New OSHA Silica Standards
On October 20, Attorney Chuck Palmer, Michael Best law firm, discussed the legal requirements of the new OSHA silica standards that went into effect September 23, 2017.
He provided a newsletter that further explained:
The rule significantly lowers the permissible exposure limit (PEL) for respirable silica dust in the construction industry, imposing a 50 microgram per cubic meter exposure limit, calculated as an eight-hour time-weighted average (TWA). This new uniform numeric-value standard replaces a prior formula-based standard that varied depending on the composition of silica present and often permitted higher exposures.
Employers subject to the construction rule may comply in one of two ways. First, for certain listed tasks involving materials containing crystalline silica, the employer may comply by fully and properly implementing required engineering and work practice controls and respiratory protection as prescribed by Table 1 of the rule.
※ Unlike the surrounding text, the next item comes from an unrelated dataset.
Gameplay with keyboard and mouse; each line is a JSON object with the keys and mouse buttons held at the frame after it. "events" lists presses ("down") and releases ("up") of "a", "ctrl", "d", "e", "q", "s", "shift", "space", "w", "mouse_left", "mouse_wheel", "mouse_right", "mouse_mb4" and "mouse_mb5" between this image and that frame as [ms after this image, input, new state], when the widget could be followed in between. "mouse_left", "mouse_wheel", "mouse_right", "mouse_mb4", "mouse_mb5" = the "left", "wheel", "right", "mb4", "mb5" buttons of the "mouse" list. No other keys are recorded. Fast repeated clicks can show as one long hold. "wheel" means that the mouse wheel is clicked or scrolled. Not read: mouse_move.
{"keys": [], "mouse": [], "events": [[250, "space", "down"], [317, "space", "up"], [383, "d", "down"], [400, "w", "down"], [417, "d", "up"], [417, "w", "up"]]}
Thus, an employer may be able to fully comply with the rule by implementing dust control measures such as water dust suppression or vacuum dust collection meeting the particular requirements for the activity.
In the alternative, an employer may comply by completing “exposure assessments,” of employees above the action level of 25 micrograms per cubic meter, expressed as an eight-hour TWA.
Employers choosing the “exposure assessment” option may meet their obligations by (1) using air monitoring data or objective data to characterize and monitor employee exposures to ensure compliance or (2) adopting a scheduled monitoring procedure to identify and periodically evaluate the exposure of employees who may be above the action limit of 25 micrograms per cubic meter when measured as an eight-hour TWA. Based on the results of the exposure assessments, the employer must implement controls to reduce respirable silica to the lowest feasible level and provide employees with respirators compliant with federal regulations.
The rule also contains several ancillary requirements. Under the rule, employers must:
- Make medical screening available to employees who are required to use a respirator more than 30 or more days per year;
- Develop a written exposure control plan;
- Maintain certain records; and
- Comply with certain limitations on housekeeping practices, such as using wet sweeping, HEPA-filtered vacuuming, or other methods designed to reduce employee exposure when feasible.